New Delhi: Under a joint initiative by the Ministry of Tribal Affairs (MoTA) and the national industry body, ASSOCHAM, around 1000 tribal artisans from all across the country would be trained under the Tribal Entrepreneurship Development Programme
The training program for the tribal master trainers under the Tribal Entrepreneurship Development Program (TEDP) initiative has begun with 20 tribal artisans getting trained in Jharkhand. These master trainers would then be training the other tribal artisans.
Launched on February 2, this is a 21-day training program at Jharkhand, where the women are learning to professionally paint Khovar and Sohrai forms of paintings.
According to one of the trainers who have been identified to provide the training programs to paint professionally explains that most of the women artisans have never held a brush in their lives, but are well versed in the techniques of painting. “These tribal artisans used to paint pictures on the mud walls of their villages. In the workshop, we assess their painting capability and ensure that the same is replicated on handmade paper and fabric. These trainers can then train other talented artisans of their villages,” he said.
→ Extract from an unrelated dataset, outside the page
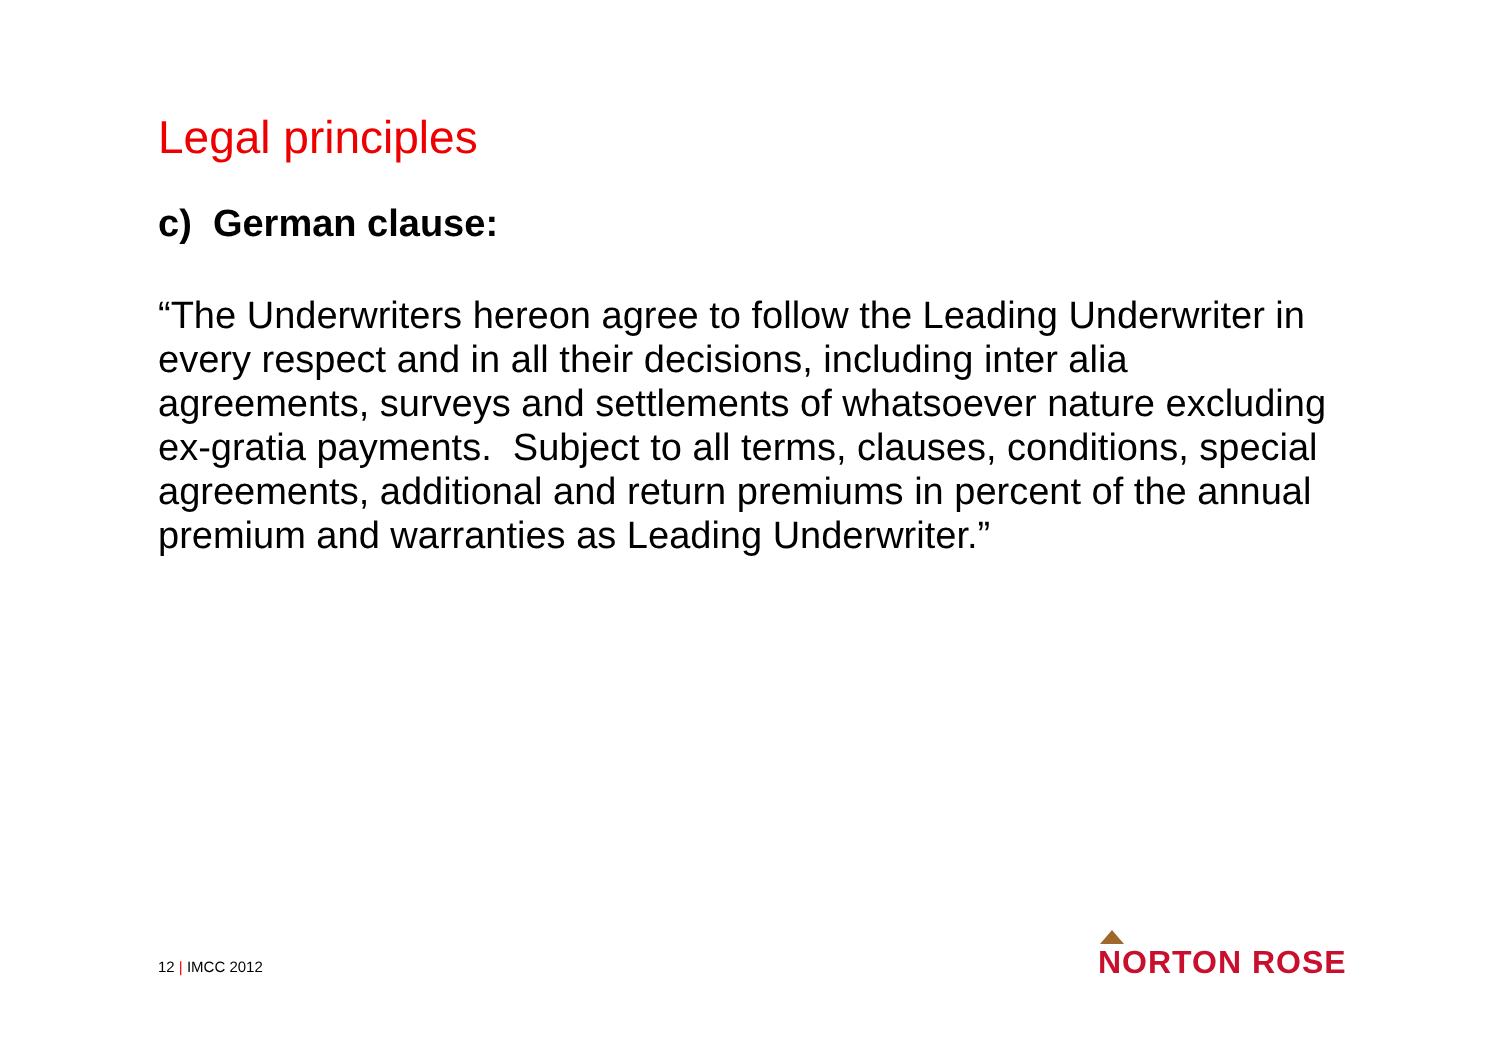Legal principles
c) German clause:
“The Underwriters hereon agree to follow the Leading Underwriter in every respect and in all their decisions, including inter alia agreements, surveys and settlements of whatsoever nature excluding ex-gratia payments. Subject to all terms, clauses, conditions, special agreements, additional and return premiums in percent of the annual premium and warranties as Leading Underwriter.”
12 | IMCC 2012 NORTON ROSE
The trainer also explained that once the training is complete, these artisans can upskill their talent and the products that they are developing can be displayed and sold at newer markets using digital technology.
The initiative was formulated under a three-year project agreement through which apex industry body, the Associated Chambers of Commerce and Industry of India (ASSOCHAM) would act as a Centre of Excellence for Tribal Entrepreneurship Development with the Ministry of Tribal Affairs, Government of India, to work for the upliftment of the tribal communities.
Khovar and Sohrai are well-known tribal art forms from Hazaribagh, Jharkhand and are recognized abroad as well. These are murals painted on mud walls. While Khovar is painted by married women during the marriage ceremony, Sohrai is associated with the harvest festival held on the next day of Diwali.
Women paint these murals on houses using broken combs, four fingers, used datuns (tooth sticks). The paintings are made using four natural earth colors – black (manganese), white (Kaolin), red ochre, and yellow ochre. These paintings received GI (geographical indication) tag from the Geographical Indications Registry, India in May 2020.
Of these 20 selected women artists for training, eight are from – Oraon, six are from Munda, and six are from Santhal tribes. And they belong to Dipugadha, Isco, Nano, and Lukaiya villages from Hazaribagh in Jharkhand. These villages have over 400 tribal households.
Jharkhand has a rich heritage of tribal art and abundant forest produce. The area is known for its Pitkar paintings, bamboo craft, stone craft, Dhokra craft and tribal jewelry, wooden craft, and musical instruments. The delicious and exotic produce like Rugra mushrooms, bamboo shoots, etc is popular organic products of the area. “We have begun the training program with the painting art form. Post this training program, we would also be providing training on other art forms as well,” says the trainer.